> [Selected passage]
Political deliberation as a new model for a more transparent and better Zambia

Some of the political party leaders captured during the gathering to demand for the release of the draft Zambian constitution
File:Some of the political party leaders captured during the gathering to demand for the release of the draft Zambian constitution


“Consolidating our Independence and national unity for a smart Zambia” was the theme under which this year’s independence was celebrated. I have, more so for the past few weeks, been reading and observing with keen interest on most online media platforms, stories on how many people believed there was no great cause for Zambians to take part in celebrating our independence when our economy is nothing to be proud of.

I have followed the political discourses given, and in this case by leaders from the opposition, stating reasons as to why they refused to join in the countrywide celebrations. I have as well noticed how reluctant our government has been to engage in political parley with the opposition who continual to accuse them of being responsible for the deterioration of our economy. This mainly results in one thing which I presume is visible to every attentive citizen: use of hate speech. There has been an excessive exchange of bad words, insults and name calling amongst our political leaders and we the citizens are tired of it. We need politicians who can learn to dialogue simply because they have at heart the welfare of the people. Many will find my article as only theoretically possible and nothing more, and my ideas of an ideal political sphere as only an Utopia. But as the saying goes, any man who publishes a book commits himself to the judgment of the public and anyone may comment upon his performance. Therefore, all comments are welcome.

Political deliberation

In the interest of the general public, I believe that it is high time we learnt to use less of feelings and more of reasoning in our political discourses, debates and decision making. We as Zambians have a need to employ a political model or instrument that will allow us to be able to lay out on the table important issues that are affecting our people, and come up with a concrete solution despite our differences in opinions, interests and political affiliations. We must therefore, and I cannot think of any better solution, adopt what is known as Political Deliberation as a model which is not only conceptual but practical as well.

This is the only foundation for a better Zambia. Political deliberation must play a pivotal role, especially for those in political administration in order for them to make sound decisions that will in turn help our citizens. As defined in political philosophy, political deliberation involves the use of logic and ratio (reason) as a means to weigh up every opinion given on matters that affect the people. This is what we are lacking in our country, a mutual respect of each other’s opinions and ideas over matters of public concern. It is only through political deliberation that political leaders can be able to inform and convince the general public, and thereby invigorate their decisions on different matters. Only in this way will we be able to wipe out the now so visible phenomenon of tribalism, and avoid the dangerously strong and blind adherence to tenets of one’s political party.

It’s time to go past our political affiliations and sort to discuss which opinions can be taken into consideration to serve and save our country. We need to break our geographical territories that confine our individual world-views and dictates our thinking. It’s time to put aside our own selfish perspectives and learn to dia-logue with others, not minding which political party one belongs to, his/her status in society or age. Each one of us has something to learn from the other. The rich from the poor and vice versa, the old from the youths and vice versa, and the weak from the strong and vice versa. Dialogue involves word and logic, and as long as a well meaning citizen is able to give an opinion and solution on public matters and has reason and logic to defend his/her views, we must not in any way look down on them, but must learn to listen and positively analyze their opinions. This is what political deliberation asks of us.

> [Raw data]
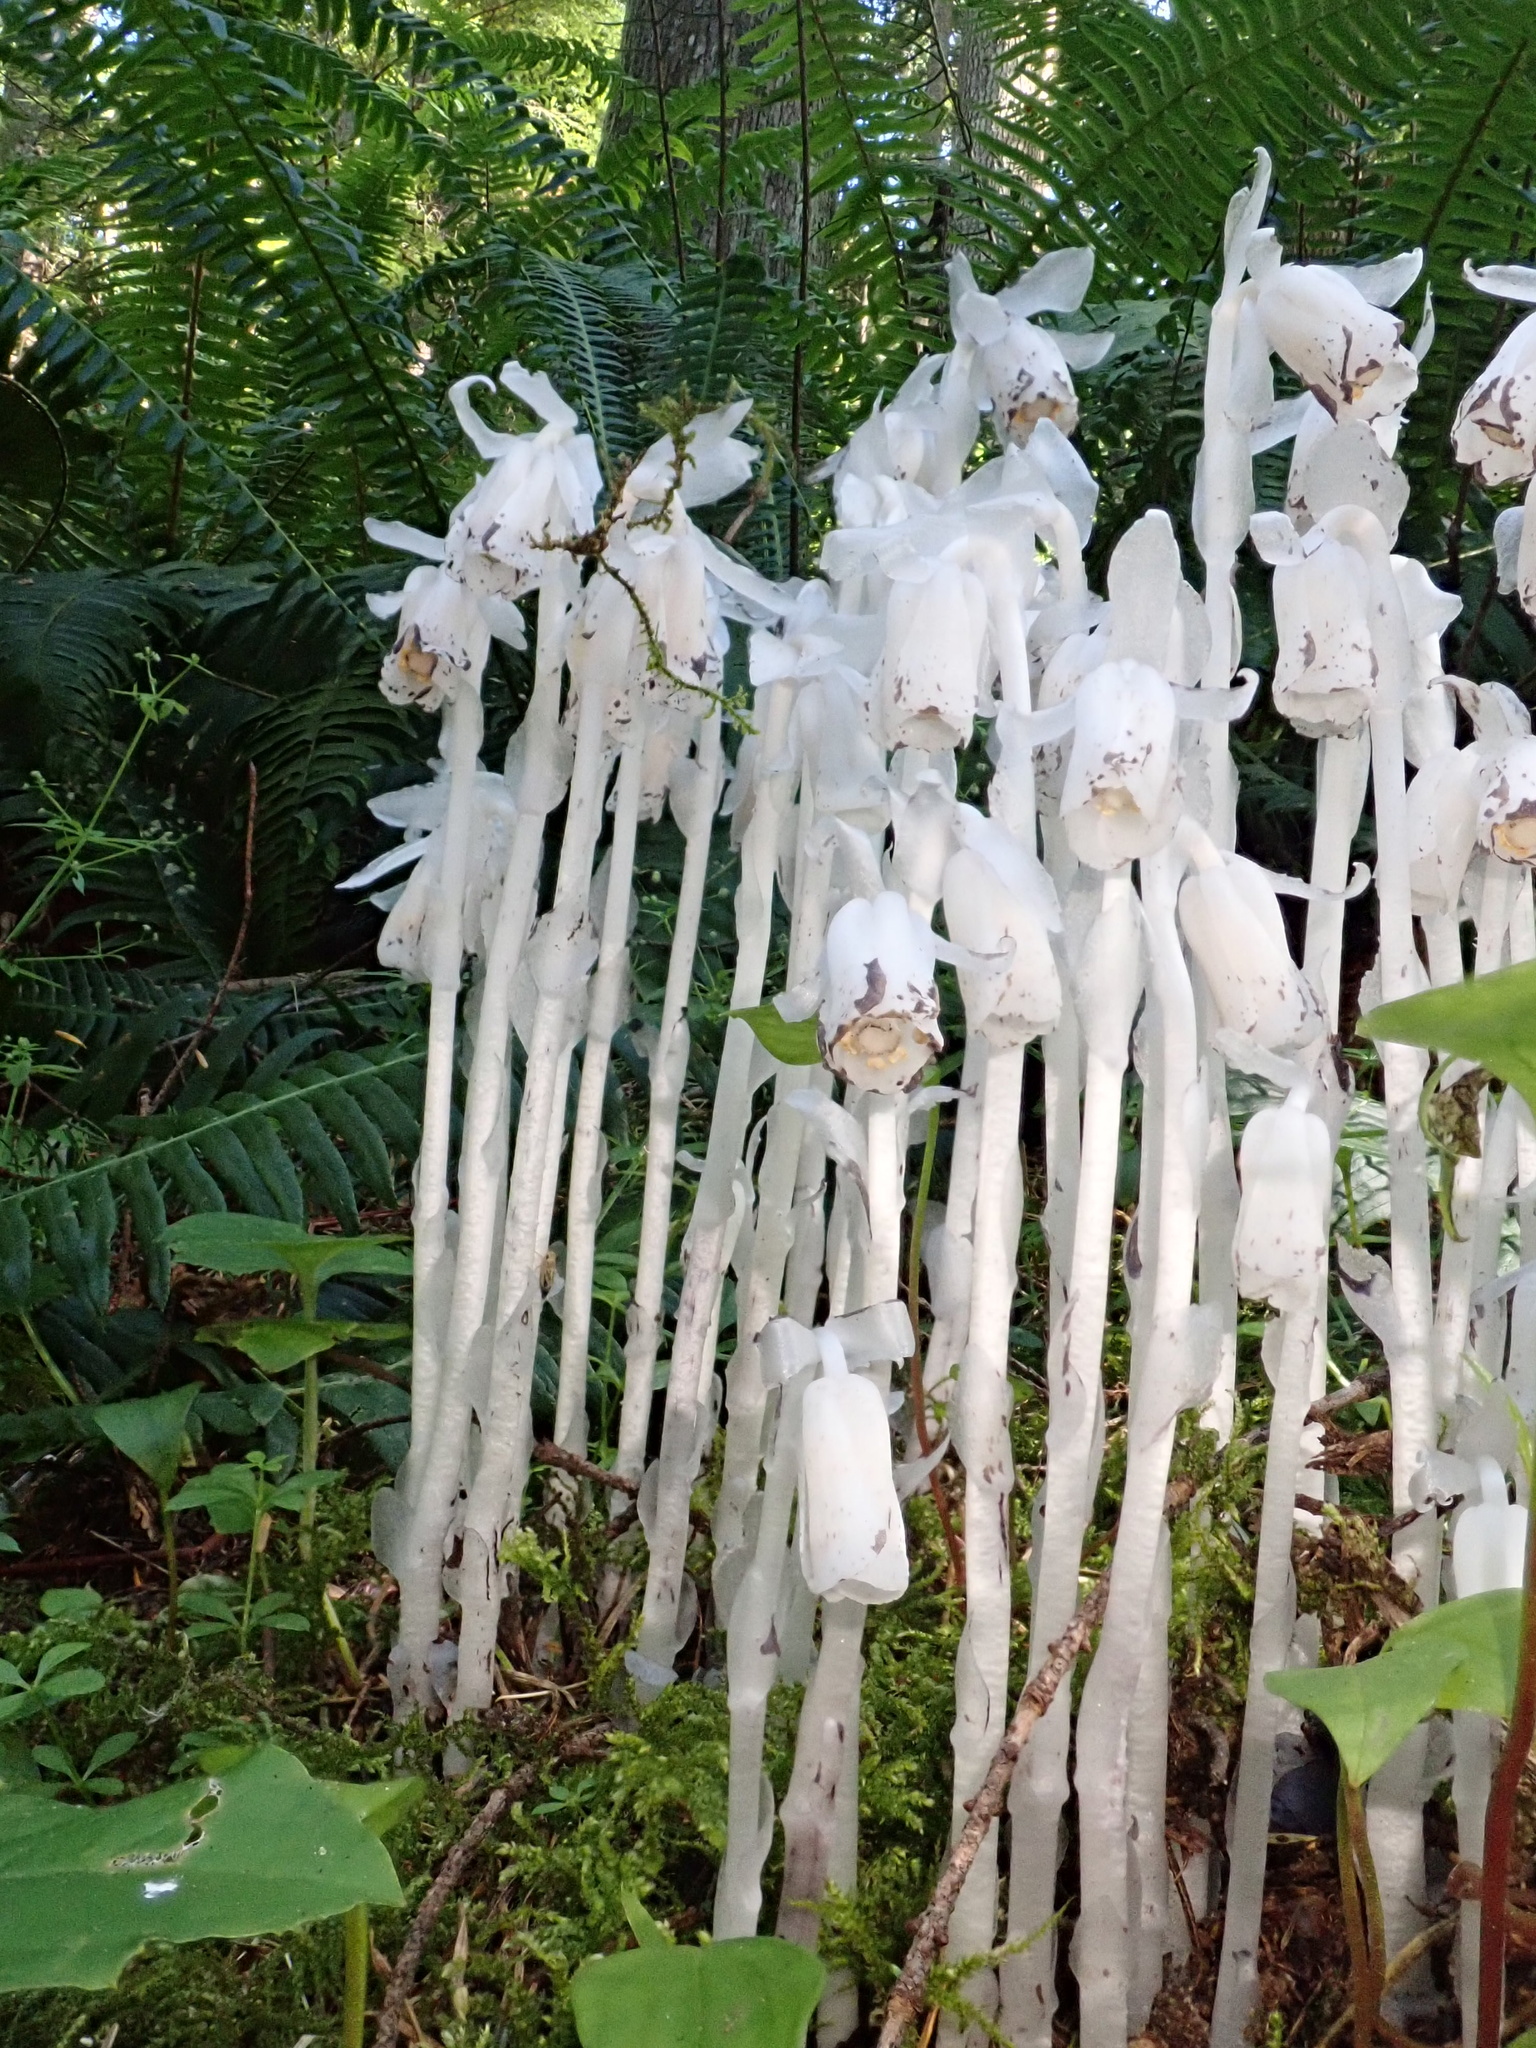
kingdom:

> [Prompt] Copy word for word the stretch of the article on political deliberation in Zambia from "In the interest" through "practical as well.".

> [Correct response]
In the interest of the general public, I believe that it is high time we learnt to use less of feelings and more of reasoning in our political discourses, debates and decision making. We as Zambians have a need to employ a political model or instrument that will allow us to be able to lay out on the table important issues that are affecting our people, and come up with a concrete solution despite our differences in opinions, interests and political affiliations. We must therefore, and I cannot think of any better solution, adopt what is known as Political Deliberation as a model which is not only conceptual but practical as well.